3. Por cá, com o PCP e o Bloco fora do debate (porque fora do consenso europeu), os dois protagonistas vão ser, necessariamente, o PS e o PSD, que sempre se entenderam sobre a política europeia, incluindo as negociações dos orçamentos europeus, desde a adesão e do primeiro Pacote Delors. Será também um teste à respectiva visão sobre a Europa que queremos ajudar a reconstruir e o nosso lugar nela. Seria péssimo que o PSD continuasse a comportar-se como até agora: ser do contra, contra tudo. Rui Rio não comunga desta lógica. Mas a tentação é grande e o que pensa o PSD da Europa, neste momento pós-Passos, ainda não é claro. O Presidente já veio colocar a questão publicamente, recordando que um programa de grandes reformas de médio prazo para estimular a economia tem de resultar de um vasto entendimento ao centro. A vida europeia do Governo de António Costa correu bem, voltando a dar ao país um lugar decente à mesa das negociações. O PSD precisa de fazer também o seu percurso. Para ambos, já não se trata apenas de corrigir os tremendos efeitos sociais do ajustamento, trata-se de ter uma ideia sobre a transformação da economia, do Estado e do modelo social que deixe para trás um país dual: avançado e europeu nalgumas coisas, pobre e retrógrado noutras.

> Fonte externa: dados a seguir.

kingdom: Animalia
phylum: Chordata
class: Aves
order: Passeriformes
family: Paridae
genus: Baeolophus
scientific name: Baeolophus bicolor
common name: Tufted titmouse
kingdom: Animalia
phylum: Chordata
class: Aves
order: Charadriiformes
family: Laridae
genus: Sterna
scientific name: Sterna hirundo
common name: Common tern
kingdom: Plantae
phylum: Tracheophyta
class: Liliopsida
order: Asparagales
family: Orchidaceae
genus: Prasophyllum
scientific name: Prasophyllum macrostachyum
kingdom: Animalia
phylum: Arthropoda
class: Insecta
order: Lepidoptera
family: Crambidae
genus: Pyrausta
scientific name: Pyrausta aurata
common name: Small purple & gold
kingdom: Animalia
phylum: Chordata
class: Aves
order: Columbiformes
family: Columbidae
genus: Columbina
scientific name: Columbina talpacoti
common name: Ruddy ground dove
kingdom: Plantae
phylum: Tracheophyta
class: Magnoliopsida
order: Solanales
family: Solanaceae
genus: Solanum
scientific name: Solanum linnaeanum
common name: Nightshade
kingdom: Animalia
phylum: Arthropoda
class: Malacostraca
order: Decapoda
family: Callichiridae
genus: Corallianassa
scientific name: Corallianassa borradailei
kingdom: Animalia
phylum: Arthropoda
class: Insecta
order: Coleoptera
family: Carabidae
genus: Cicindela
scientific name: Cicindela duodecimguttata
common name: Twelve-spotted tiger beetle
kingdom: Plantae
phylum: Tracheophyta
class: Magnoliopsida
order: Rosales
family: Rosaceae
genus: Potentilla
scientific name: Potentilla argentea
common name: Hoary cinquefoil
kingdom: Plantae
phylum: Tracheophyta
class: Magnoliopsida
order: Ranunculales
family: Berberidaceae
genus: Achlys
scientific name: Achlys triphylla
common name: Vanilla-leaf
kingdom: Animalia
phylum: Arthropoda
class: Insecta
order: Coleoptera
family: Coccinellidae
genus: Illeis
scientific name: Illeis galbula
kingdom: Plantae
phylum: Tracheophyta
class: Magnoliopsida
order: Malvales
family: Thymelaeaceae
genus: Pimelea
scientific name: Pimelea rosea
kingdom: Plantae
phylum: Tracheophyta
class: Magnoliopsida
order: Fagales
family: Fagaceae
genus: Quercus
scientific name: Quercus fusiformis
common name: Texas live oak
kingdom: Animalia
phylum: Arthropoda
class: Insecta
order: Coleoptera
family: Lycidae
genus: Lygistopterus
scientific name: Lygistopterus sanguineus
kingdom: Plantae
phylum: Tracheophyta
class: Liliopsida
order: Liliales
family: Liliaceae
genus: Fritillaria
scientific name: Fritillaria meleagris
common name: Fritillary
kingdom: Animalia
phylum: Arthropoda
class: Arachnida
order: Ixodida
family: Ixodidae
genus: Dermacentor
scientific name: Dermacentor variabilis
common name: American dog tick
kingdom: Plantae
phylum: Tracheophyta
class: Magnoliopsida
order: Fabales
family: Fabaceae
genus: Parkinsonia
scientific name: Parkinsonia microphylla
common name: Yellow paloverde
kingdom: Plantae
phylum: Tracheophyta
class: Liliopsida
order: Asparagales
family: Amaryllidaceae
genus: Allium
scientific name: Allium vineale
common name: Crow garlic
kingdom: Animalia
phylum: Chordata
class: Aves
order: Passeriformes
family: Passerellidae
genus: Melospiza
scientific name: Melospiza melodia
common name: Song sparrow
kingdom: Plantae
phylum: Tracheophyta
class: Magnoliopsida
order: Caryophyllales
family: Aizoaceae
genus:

4. Tudo o que foi dito acima não terá grande importância, caso a convenção extraordinária do SPD (600 militantes) rejeite mais logo à noite o acordo de coligação que Merkel negociou com Martin Schulz. A Europa já passou por tudo, é verdade. Mas as circunstâncias da crise existencial que viveu fazem com que a ausência de governo em Berlim possa ter o efeito de uma “bomba atómica” no centro da integração europeia. Tudo ficará em suspenso. A saída política do impasse não é óbvia nem será sem custos. A ofensiva europeia de Macron perderá um dos dois motores principais. O melhor é não dizer mais nada e fazer figas.